Amerikaanse Huis wil optreden tegen OPEC-kartelafspraken
sWetsvoorstel effent pad voor mogelijke rechtszaken
Het Amerikaanse Huis keurde gisteren een voorstel goed waarmee het ministerie van Justitie rechtszaken rond de inbreuk van het mededingingsrecht kan aanspannen tegen OPEC. Dat is het clubje van de belangrijke olie-exporterende landen. Zij bepalen min of meer hoeveel olie wereldwijd op de markt belandt. Dat gebeurt in functie van de economische situatie. Op het toppunt van de coronapandemie en bijhorende lockdowns, beslisten ze bijvoorbeeld om ettelijke miljoenen vaten per dag minder te produceren. Dat stutte de prijs. Onlangs besliste het kartel om vanaf mei de productie gradueel weer op te drijven. De VS is die de facto prijszetting al langer beu. Het wil niet dat een extern kartel de interne olie- en bezineprijzen controleert. Toch sneuvelden eerdere gelijkaardige wetsvoorstellen al meermaals in het Congres. Ook nu is het onzeker of de Senaat het fiat geeft voor dit voorstel.
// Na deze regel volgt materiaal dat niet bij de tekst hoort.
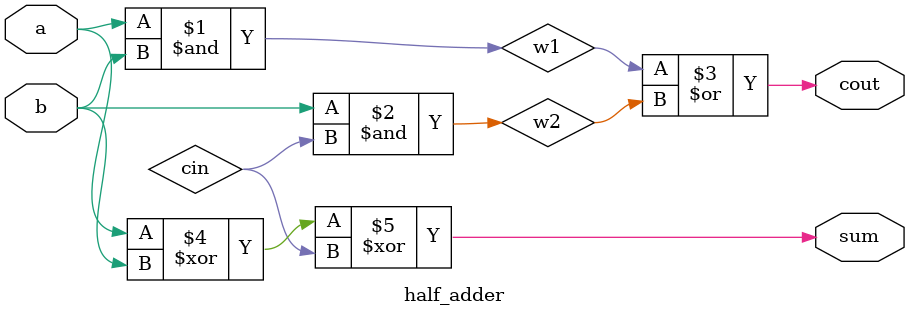
<source format=v>
module half_adder( 
input a, b,
output cout, sum );
and (w1, a, b);
and (w2, b, cin);
or (cout, w1, w2);
xor (sum, a, b, cin);
endmodule

</source>
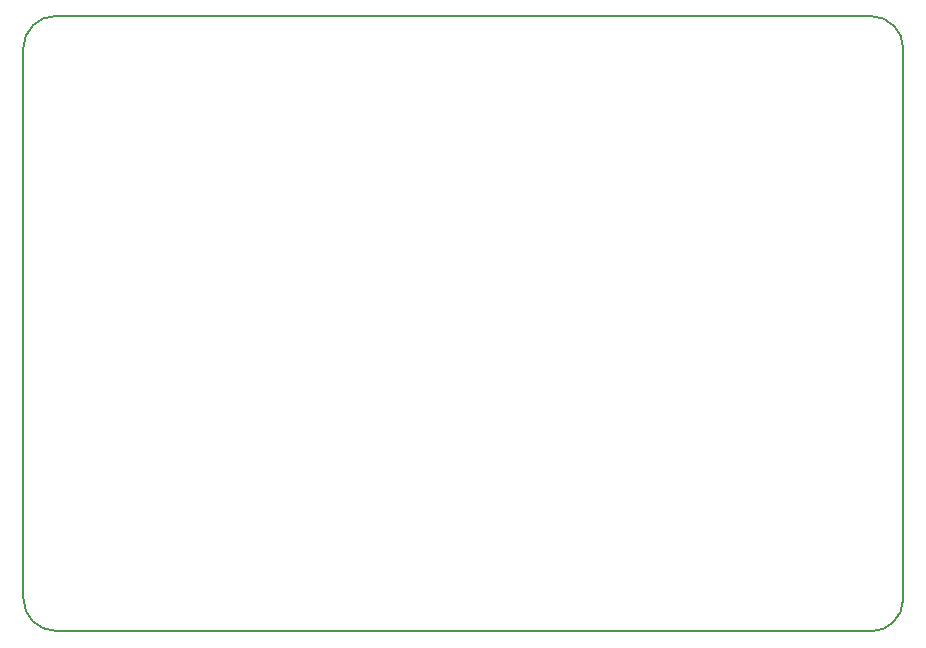
<source format=gbr>
%TF.GenerationSoftware,KiCad,Pcbnew,7.0.2-0*%
%TF.CreationDate,2023-11-25T15:14:42-08:00*%
%TF.ProjectId,Controller v1.1,436f6e74-726f-46c6-9c65-722076312e31,rev?*%
%TF.SameCoordinates,Original*%
%TF.FileFunction,Profile,NP*%
%FSLAX46Y46*%
G04 Gerber Fmt 4.6, Leading zero omitted, Abs format (unit mm)*
G04 Created by KiCad (PCBNEW 7.0.2-0) date 2023-11-25 15:14:42*
%MOMM*%
%LPD*%
G01*
G04 APERTURE LIST*
%TA.AperFunction,Profile*%
%ADD10C,0.200000*%
%TD*%
G04 APERTURE END LIST*
D10*
X142650000Y-86450000D02*
G75*
G03*
X139900000Y-83700000I-2750000J0D01*
G01*
X68150000Y-133000000D02*
G75*
G03*
X70900000Y-135750000I2750000J0D01*
G01*
X68144544Y-86444544D02*
X68150000Y-133000000D01*
X70900000Y-135750000D02*
X139900000Y-135800000D01*
X70894544Y-83694544D02*
G75*
G03*
X68144544Y-86444544I-4J-2749996D01*
G01*
X70894544Y-83694544D02*
X139900000Y-83700000D01*
X142650000Y-86450000D02*
X142650000Y-133050000D01*
X139900000Y-135800000D02*
G75*
G03*
X142650000Y-133050000I0J2750000D01*
G01*
M02*

</source>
Het zette hoe dan ook de olieprijs gisteren onder druk. In het meest extreme geval, breekt het oliekartel. De bestaande productiebeperkingen verdwijnen dan allicht meteen in een poging van de individuele landen om zoveel mogelijk marktaandeel te veroveren. Een vat ruwe Brentolie tikte eerder op de dag $68/vat aan maar sloot uiteindelijk net boven $66. Ondertussen verlopen de gesprekken met Iran om het nucleair akkoord nieuw leven in te blazen relatief vlot. Dat zette mogelijk de olieprijzen mee onder druk. Er loopt momenteel een boycot tegen de Iraanse olie-exportsector. Maar bij een doorbraak in de onderhandelingen vervalt die normaal gezien. Dat betekent een bijkomend aanbod op een markt die nog steeds herstellende is van de Covidcrisis.